Le bureau du procureur demande d’interdire à la première dame du Pérou de quitter le pays

Le parquet du Pérou a demandé lundi à la justice d’interdire à la première dame, Lilia Paredes, de quitter le pays pendant 36 mois, alors qu’elle fait l’objet d’une enquête pour blanchiment d’argent présumé avec son mari, le président Pedro Castillo.

« Le ministère public a demandé 36 mois d’empêchement pour quitter le pays et comparaître avec des restrictions à l’encontre de la première dame, Lilia Paredes, dans le cadre de l’enquête en cours pour les délits de crime organisé, de blanchiment d’argent et autres », a-t-il déclaré. a annoncé l’institution en Twitter. La justice doit décider dans les prochains jours d’accepter ou de rejeter cette demande.

La requête du parquet comprend deux frères de la première dame, Walter et David Paredes, et un troisième mis en examen dans la même affaire, Hugo Espino Lucana, que la presse désigne comme la figure de proue présumée du couple présidentiel.

Pour cette même affaire, un tribunal doit se prononcer le 23 août sur l’acceptation ou le rejet d’une demande de 36 mois de détention préventive pour une sœur de la première dame, Yenifer Paredes, qui est en détention provisoire depuis le 10 août.

Les accusations contre la première dame

L’épouse de Castillo serait la coordinatrice d’un réseau de corruption qui opère dans le milieu présidentiel, selon des documents du parquet diffusés par la presse locale. L’entité estime que la première dame de 49 ans « était chargée de viabiliser, de financer et d’accélérer les projets d’investissements publics […] par l’intermédiaire de sa sœur Yenifer Paredes, avec la connaissance et le consentement de son mari », a rapporté le journal La république.

Le président de gauche, qui fait l’objet de six enquêtes, nie tout acte répréhensible de sa famille et se dit victime d’une campagne médiatique visant à l’écarter du pouvoir.

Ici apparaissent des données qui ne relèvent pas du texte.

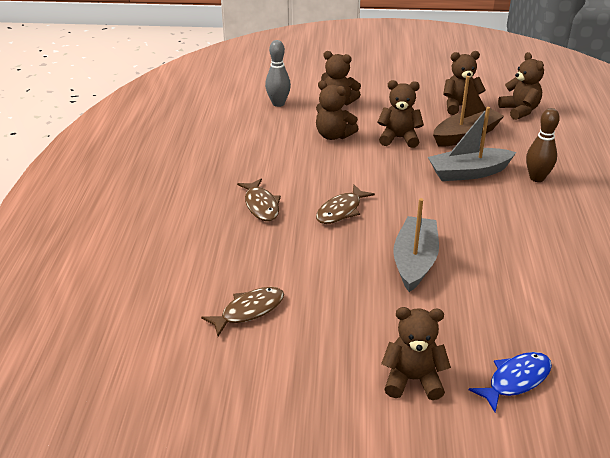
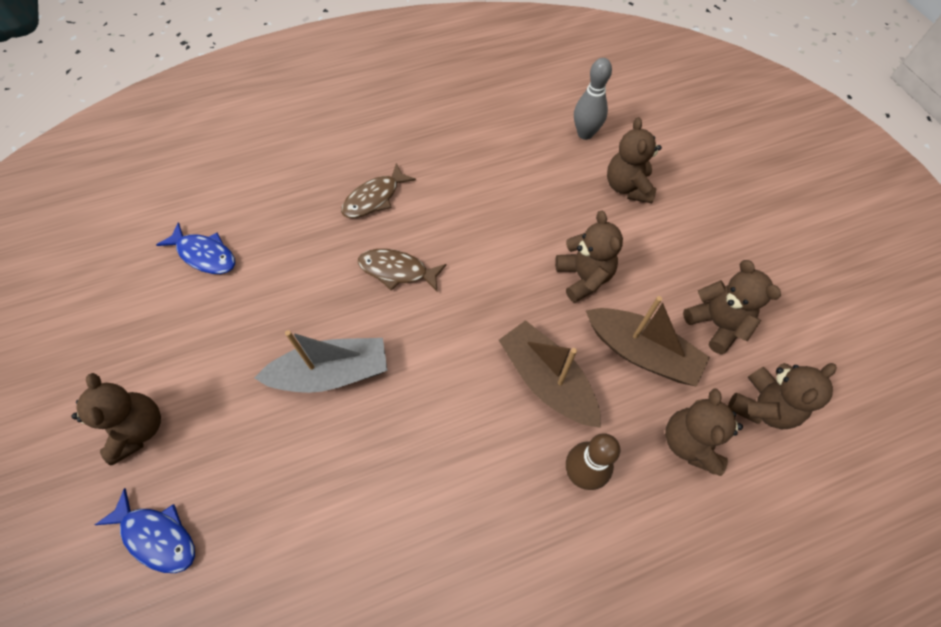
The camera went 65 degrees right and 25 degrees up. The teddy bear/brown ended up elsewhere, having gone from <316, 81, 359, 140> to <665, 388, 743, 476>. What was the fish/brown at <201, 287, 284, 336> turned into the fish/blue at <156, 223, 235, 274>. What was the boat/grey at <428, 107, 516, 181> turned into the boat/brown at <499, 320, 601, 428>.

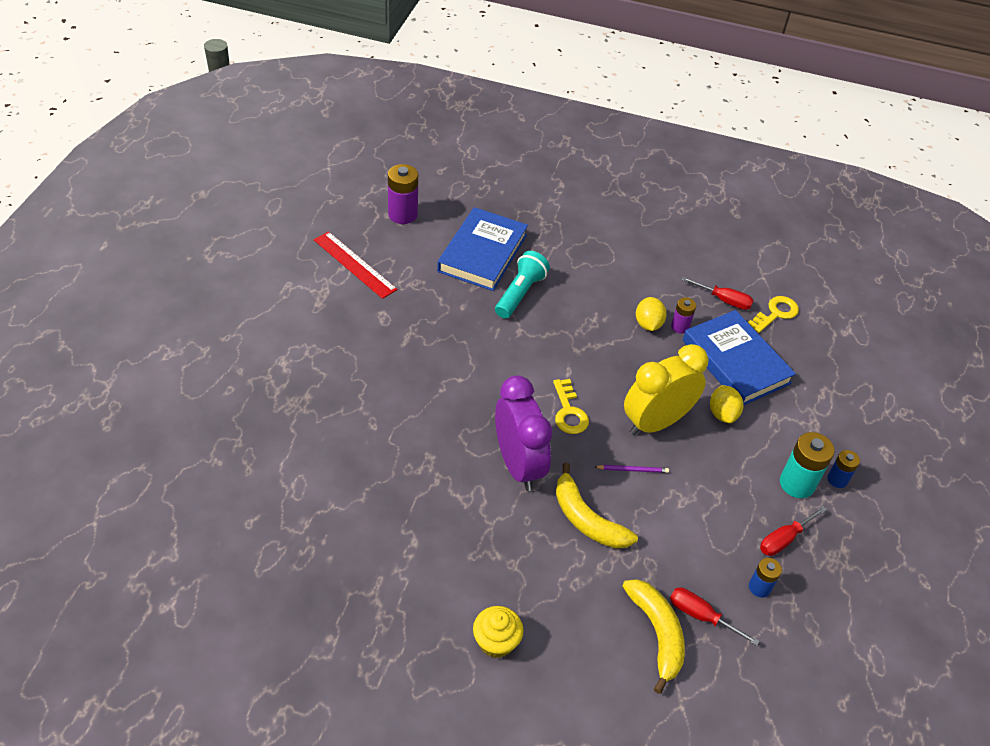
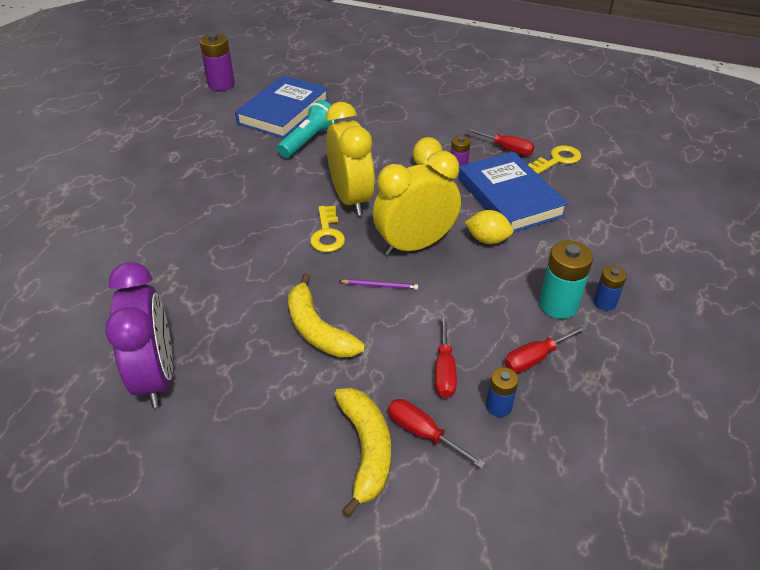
The camera went 10 degrees right and 5 degrees down. The second view lost the ruler/red at <314, 231, 397, 299>. The second view lost the cupcake/yellow at <473, 606, 523, 658>. The second view gained the clock/yellow at <326, 102, 375, 216>. The second view gained the screwdriver/red at <435, 315, 457, 398>. The clock/purple ended up elsewhere, having gone from <495, 375, 553, 491> to <105, 262, 173, 407>. The lemon/yellow at <710, 385, 743, 423> ended up facing another way, 75 degrees counterclockwise from before.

Castillo, qui est en poste depuis un an pour lequel il a été élu jusqu’en 2026, vit sous un siège fiscal pour corruption présumée et un Congrès dominé par la droite qui exige sa démission. Cependant, le bureau du procureur ne peut pas le traduire en justice car il bénéficie de l’immunité jusqu’à la fin de son mandat en 2026. Le dirigeant de 52 ans a également fait face à deux tentatives pour le destituer du Parlement.